People treated the tweets like a piece of literary writing, but they weren’t exactly treating Zola like a writer. Maybe it was simply because tweets couldn’t be purchased at the time, or maybe it wasn’t until a white male journalist wrote a story for a mainstream publication that the tale became legitimate enough to make into a film. Whatever the reason, after the article ran, James Franco’s production company, Rabbit Bandini, reached out for a meeting.
Deadline published an announcement soon after, declaring that Franco would direct the film from a script to be written by Andrew Neel and Mike Roberts . While the announcement mentioned Zola’s tweets as a source, it said the movie was to be “adapted from the Rolling Stone article by David Kushner.” So Zola waited in California for a bit, eventually moving back to Detroit with her then-husband. She had her first daughter — who is now 5. She bought a house. She waited for the movie deal to be finalized. She appeared on a reality show called You the Jury, where a panel of “jurors” decided whether Jessica, the woman from her Florida saga, had grounds to sue Zola for defamation, since Zola’s story painted her as a sex worker.

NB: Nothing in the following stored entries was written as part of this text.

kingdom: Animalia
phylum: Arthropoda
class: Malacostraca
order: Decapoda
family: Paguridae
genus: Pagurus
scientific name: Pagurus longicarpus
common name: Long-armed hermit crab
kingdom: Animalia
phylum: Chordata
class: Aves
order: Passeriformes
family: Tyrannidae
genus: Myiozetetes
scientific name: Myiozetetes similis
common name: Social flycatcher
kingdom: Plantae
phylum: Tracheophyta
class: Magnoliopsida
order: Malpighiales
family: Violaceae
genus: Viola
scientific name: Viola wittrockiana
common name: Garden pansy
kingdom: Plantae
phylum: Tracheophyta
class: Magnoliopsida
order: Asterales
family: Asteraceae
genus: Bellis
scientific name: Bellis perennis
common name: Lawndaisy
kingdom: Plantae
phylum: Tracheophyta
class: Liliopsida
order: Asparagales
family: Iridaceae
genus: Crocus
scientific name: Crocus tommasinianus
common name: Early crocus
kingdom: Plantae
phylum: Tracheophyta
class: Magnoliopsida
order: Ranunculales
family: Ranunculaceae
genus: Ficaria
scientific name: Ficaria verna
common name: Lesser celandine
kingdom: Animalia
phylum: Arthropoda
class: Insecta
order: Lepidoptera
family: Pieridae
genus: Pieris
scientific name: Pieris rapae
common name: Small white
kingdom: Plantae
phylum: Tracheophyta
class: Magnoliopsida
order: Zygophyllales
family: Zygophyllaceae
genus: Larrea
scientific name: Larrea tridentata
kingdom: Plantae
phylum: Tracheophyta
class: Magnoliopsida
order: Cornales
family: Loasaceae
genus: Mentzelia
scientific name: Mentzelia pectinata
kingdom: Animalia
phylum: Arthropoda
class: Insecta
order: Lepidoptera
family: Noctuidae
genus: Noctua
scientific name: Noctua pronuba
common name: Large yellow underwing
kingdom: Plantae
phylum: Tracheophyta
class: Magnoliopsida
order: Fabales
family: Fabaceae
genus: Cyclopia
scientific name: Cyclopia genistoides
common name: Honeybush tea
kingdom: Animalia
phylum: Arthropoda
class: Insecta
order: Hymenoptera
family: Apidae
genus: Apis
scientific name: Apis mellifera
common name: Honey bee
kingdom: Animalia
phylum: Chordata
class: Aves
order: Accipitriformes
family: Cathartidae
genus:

“I’m like, Maybe it’s just not meant to be. That’s how I was thinking,” she says. “After that fell through, for a little moment, I was over it. This particular story. I was like, ‘Can we talk about something else now?’ ” Bravo chimes in, “I was like, ‘This is Ibsen. This is my adaptation of Ibsen. This is me adapting Heiner Müller. This is me adapting Chekhov. It’s me adapting Shakespeare. I want to treat it the same way I would any of those texts. This is my Hamlet, right? In fact, when I think about Hamlet, I think about Heiner Müller’s Hamlet, right? Which is so fucking delicious to me and so abridged. And so I’m like, This is my version of this.
They went through the story tweet by tweet, filling in the gaps. Zola recounts how Bravo would randomly text her to ask for pictures of her old apartment, of what her space and clothes looked like. “Of course, I had them,” Zola says. “I’m a blogger.” Together, they added context to the film, dropping in little details about Zola’s life and personhood and relationships.
For all her involvement, Zola struggles to let go of the fact that Kushner’s story is credited as the basis for the film . When he tried to talk to her at the movie’s premiere at Sundance, she wouldn’t speak to him, Zola recalls. She feels a little bad about that now, but it is what it is. After that screening, Bravo asked what she thought. Zola couldn’t give her blessing right away, she says. She needed to process it. On her second viewing, Zola decided, “Okay! I like that!” She liked Taylour Paige’s portrayal of her. She found a montage of penises particularly funny.